The parking garage, owned by Central Health and used by University Medical Center Brackenridge, will undergo improvements to accommodate the new sky bridge. Street closures should be limited to evening and weekend hours, Strange said, to allow crews time to install the pre-assembled two-piece bridge.
“Probably by mid-year next year the bridge actually goes up,” Strange said.
Construction has already started on the Moody Bridge, a 300-foot walkway between UT College of Communication buildings. Central foundation support has already been installed in the middle of the Dean Keeton Street median to help stabilize the new bridge, which is located near the Guadalupe Street intersection.
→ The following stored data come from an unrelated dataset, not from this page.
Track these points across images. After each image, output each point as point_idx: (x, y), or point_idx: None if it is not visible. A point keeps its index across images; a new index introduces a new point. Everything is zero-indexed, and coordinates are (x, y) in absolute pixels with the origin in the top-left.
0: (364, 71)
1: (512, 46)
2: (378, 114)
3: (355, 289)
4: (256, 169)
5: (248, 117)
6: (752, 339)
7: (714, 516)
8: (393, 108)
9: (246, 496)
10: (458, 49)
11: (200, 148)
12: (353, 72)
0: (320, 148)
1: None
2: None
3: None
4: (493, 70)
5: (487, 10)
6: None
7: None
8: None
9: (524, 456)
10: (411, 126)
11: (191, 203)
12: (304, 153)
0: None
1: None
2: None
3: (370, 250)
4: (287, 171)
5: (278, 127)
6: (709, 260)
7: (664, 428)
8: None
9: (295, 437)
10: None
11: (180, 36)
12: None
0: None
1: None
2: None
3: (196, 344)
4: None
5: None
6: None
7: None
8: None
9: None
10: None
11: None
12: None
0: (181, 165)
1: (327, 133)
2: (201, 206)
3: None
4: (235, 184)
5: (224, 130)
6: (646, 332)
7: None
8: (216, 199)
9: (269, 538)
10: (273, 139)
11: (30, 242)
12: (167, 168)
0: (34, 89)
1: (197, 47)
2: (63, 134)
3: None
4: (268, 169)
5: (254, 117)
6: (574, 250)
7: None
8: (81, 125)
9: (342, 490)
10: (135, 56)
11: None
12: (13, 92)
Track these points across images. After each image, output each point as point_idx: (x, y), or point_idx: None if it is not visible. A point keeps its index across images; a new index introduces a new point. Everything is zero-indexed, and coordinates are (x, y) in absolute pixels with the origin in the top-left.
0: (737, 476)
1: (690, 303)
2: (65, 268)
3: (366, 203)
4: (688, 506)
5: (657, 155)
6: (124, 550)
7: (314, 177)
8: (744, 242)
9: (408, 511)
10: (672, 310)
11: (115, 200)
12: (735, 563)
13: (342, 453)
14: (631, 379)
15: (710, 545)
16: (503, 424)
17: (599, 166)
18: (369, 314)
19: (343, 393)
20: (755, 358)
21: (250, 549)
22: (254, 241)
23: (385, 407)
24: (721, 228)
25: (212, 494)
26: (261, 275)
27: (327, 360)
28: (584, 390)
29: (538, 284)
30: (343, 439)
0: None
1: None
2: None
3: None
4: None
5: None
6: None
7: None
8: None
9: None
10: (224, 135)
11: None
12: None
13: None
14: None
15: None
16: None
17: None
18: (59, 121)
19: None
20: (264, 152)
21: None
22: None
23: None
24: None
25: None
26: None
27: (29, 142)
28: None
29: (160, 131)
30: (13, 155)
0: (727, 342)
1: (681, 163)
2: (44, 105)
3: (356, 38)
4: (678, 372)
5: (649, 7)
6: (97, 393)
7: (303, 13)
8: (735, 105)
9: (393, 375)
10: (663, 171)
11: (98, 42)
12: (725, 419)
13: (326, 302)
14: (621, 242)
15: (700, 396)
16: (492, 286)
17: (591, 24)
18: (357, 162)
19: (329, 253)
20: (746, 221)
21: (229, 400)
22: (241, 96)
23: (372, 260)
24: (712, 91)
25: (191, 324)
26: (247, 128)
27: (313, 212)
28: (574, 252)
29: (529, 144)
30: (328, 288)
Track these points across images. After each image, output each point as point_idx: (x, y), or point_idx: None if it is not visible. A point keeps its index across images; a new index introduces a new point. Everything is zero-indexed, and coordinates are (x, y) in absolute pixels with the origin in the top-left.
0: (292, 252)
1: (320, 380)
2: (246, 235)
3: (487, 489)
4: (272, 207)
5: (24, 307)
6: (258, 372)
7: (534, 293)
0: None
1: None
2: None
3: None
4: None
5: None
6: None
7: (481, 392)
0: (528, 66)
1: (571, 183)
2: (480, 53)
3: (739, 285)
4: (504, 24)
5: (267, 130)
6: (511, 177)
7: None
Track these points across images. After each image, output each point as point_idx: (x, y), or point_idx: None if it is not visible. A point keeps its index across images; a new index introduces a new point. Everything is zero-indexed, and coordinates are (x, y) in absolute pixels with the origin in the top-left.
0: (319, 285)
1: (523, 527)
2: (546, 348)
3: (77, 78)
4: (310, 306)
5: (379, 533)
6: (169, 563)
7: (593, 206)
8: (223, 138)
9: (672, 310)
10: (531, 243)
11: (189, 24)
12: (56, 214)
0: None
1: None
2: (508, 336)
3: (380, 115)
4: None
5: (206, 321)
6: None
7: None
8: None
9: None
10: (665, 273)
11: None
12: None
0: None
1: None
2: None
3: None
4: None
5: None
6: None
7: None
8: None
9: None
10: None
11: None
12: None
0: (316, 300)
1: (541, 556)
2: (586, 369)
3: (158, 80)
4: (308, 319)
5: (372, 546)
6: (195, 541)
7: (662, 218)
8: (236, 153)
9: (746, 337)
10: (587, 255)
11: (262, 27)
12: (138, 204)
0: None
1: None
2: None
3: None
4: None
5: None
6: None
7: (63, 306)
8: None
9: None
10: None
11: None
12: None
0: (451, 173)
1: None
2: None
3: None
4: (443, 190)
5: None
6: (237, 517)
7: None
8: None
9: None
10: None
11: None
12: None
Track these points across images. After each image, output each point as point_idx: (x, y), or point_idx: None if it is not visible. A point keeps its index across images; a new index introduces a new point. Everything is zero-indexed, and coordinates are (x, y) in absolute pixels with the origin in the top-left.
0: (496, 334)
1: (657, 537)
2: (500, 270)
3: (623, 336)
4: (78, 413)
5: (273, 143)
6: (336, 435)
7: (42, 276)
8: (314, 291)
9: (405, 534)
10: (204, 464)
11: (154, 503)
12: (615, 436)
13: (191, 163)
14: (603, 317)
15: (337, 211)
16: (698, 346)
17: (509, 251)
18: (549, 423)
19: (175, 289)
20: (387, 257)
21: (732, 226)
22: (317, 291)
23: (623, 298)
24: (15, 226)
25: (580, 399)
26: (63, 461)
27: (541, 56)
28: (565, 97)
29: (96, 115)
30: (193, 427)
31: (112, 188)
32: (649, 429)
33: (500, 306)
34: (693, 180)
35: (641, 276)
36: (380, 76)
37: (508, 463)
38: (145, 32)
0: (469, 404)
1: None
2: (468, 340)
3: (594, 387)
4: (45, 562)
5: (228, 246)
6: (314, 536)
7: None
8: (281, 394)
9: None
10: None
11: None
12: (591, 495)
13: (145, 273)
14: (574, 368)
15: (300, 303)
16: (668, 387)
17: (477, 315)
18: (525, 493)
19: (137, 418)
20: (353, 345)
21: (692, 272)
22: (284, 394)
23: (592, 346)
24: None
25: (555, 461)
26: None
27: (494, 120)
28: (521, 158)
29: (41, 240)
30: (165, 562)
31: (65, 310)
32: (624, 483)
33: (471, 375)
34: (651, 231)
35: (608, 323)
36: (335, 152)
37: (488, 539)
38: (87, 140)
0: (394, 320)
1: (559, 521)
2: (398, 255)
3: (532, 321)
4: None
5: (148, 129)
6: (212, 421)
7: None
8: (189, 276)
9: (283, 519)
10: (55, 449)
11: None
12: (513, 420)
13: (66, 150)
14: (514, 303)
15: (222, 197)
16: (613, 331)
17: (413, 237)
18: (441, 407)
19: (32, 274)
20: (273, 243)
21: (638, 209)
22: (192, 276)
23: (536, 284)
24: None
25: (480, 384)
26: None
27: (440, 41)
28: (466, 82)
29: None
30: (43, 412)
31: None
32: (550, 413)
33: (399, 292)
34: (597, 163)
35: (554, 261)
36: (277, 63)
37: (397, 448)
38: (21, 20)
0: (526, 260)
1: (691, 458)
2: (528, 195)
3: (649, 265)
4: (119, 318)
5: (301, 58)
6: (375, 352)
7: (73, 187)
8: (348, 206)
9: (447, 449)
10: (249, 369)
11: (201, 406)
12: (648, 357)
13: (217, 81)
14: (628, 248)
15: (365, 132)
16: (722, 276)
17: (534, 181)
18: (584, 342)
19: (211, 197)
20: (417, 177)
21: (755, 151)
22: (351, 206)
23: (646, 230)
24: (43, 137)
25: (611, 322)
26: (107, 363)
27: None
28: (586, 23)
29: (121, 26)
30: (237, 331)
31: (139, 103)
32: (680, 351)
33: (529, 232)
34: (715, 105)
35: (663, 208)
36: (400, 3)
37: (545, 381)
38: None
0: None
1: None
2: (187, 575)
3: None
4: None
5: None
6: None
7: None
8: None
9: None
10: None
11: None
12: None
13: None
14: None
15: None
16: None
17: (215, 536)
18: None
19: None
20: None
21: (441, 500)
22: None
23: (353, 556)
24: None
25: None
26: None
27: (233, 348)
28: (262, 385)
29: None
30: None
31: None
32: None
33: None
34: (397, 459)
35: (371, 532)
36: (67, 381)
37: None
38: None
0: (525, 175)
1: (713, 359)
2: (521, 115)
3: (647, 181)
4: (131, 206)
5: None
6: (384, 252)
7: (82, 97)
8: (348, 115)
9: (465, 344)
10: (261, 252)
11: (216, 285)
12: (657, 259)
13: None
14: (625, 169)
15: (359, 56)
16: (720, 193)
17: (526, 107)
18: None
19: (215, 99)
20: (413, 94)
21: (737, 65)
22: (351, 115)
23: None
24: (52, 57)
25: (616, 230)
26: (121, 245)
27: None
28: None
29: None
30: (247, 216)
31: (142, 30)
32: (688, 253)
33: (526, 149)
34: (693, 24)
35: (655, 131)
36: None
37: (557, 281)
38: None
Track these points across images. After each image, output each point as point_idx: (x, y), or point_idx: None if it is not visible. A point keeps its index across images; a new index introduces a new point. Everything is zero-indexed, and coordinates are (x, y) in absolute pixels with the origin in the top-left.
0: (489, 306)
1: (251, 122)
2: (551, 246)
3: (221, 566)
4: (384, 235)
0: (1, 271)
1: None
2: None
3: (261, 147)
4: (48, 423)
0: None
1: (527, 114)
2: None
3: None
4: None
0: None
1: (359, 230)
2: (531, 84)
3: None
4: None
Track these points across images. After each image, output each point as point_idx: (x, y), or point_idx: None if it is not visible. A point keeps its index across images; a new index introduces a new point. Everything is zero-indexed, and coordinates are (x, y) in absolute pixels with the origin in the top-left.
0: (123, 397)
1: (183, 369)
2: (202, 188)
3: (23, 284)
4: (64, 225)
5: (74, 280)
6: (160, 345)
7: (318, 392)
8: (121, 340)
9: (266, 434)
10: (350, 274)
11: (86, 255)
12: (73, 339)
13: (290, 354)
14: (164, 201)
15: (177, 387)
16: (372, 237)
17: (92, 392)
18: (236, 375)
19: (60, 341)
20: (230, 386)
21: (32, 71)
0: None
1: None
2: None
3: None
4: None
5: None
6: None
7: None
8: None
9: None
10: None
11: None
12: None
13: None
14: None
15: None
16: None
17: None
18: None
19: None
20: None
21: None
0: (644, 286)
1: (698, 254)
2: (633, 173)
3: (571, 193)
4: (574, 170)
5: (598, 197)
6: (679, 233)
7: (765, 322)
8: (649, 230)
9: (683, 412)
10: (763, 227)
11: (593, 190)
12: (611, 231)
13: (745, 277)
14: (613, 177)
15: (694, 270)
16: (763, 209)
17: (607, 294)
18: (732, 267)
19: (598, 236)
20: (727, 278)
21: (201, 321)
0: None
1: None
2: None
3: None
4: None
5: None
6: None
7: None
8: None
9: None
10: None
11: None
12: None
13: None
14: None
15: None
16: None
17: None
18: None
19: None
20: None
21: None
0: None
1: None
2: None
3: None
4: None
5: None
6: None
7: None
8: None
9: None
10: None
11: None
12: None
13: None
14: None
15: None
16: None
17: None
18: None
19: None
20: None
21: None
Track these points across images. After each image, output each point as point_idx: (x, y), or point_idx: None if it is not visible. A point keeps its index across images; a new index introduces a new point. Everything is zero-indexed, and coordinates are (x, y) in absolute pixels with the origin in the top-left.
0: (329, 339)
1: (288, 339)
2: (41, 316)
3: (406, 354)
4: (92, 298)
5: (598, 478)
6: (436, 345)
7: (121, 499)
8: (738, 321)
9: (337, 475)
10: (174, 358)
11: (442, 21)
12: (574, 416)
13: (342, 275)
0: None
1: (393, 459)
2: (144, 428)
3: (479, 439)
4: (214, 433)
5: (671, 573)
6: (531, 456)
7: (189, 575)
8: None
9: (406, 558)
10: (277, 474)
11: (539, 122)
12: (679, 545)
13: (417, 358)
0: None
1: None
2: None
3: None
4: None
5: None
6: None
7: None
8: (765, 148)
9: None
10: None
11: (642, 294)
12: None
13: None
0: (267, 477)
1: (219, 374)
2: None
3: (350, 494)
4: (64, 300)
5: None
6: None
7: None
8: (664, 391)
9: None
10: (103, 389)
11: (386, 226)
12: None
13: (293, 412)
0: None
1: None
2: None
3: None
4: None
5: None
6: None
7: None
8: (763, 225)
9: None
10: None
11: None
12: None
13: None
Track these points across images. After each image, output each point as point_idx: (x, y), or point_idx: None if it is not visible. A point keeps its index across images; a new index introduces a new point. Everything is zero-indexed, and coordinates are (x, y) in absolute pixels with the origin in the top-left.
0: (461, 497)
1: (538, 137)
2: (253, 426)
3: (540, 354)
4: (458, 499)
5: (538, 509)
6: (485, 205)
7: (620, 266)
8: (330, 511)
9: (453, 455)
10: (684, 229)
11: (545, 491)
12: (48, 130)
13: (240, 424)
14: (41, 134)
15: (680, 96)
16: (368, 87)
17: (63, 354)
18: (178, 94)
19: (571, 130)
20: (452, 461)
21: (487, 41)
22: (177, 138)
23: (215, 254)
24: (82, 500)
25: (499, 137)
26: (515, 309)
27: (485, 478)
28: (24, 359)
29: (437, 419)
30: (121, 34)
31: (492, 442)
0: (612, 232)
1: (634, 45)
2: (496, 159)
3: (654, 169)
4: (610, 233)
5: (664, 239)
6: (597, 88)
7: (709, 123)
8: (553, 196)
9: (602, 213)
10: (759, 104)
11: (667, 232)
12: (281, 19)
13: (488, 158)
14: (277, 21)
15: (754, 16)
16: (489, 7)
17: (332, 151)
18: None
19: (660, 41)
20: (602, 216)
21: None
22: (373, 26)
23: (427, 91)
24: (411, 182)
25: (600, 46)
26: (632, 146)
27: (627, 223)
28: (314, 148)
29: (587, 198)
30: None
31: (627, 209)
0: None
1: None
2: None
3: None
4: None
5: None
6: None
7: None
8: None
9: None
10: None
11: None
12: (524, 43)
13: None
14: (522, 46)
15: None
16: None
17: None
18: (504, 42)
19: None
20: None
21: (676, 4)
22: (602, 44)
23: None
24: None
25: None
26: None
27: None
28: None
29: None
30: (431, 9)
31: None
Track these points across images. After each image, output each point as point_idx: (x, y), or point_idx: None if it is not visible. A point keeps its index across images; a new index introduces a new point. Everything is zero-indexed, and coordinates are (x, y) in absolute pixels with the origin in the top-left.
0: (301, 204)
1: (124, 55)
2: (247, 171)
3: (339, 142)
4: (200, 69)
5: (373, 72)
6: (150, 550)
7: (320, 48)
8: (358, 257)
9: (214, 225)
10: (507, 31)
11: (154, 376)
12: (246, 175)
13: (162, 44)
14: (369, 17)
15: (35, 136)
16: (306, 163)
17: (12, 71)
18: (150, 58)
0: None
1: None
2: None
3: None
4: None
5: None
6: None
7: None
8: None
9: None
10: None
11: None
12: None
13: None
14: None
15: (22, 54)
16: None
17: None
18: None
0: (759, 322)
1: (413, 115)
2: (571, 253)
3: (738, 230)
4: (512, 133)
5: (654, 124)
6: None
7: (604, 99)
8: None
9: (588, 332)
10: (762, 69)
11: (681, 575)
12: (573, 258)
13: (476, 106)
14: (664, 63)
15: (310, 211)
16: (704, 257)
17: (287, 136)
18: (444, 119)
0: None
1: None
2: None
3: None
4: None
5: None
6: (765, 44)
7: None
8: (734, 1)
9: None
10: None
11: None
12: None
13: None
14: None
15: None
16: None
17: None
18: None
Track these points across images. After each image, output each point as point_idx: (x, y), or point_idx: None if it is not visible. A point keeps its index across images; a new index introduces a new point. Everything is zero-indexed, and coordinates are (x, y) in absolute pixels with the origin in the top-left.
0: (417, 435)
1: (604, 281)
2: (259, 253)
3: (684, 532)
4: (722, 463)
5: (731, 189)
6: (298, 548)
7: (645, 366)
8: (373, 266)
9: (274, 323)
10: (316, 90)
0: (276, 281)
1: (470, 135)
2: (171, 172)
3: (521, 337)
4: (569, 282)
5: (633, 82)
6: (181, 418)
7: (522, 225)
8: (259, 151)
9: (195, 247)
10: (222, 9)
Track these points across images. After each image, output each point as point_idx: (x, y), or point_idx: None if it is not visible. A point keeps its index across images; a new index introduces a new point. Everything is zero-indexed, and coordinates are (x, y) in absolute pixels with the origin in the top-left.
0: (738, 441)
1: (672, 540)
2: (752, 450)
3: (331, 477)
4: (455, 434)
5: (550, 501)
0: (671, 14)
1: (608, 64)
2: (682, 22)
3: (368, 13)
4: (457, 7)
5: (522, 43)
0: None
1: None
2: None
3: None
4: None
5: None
Safety was less of a factor when planning for this project, which has been contemplated since project plans for the Belo Center for New Media building were first conceived in 2009, said Bob Rawski, director of the UT System Office of Facilities, Planning and Construction.
“This is being done more for convenience than safety,” he said. “We’re not just doing this because we consider the street-level crossing unsafe.”
UT hired architect Miguel Rosales, a consultant for The Lawrence Group, which also helped create the Belo Center, to design the Fink truss bridge named after the architect who concocted the concept.
“This is an important gateway, and I think the city appreciated that the university was taking that into consideration,” Rawski said.
Most work on the open-air walkway will occur this winter, with completion anticipated by Feb. 26, he said. The $3.7 million project is not anticipated to cause full road closures, Rawski said.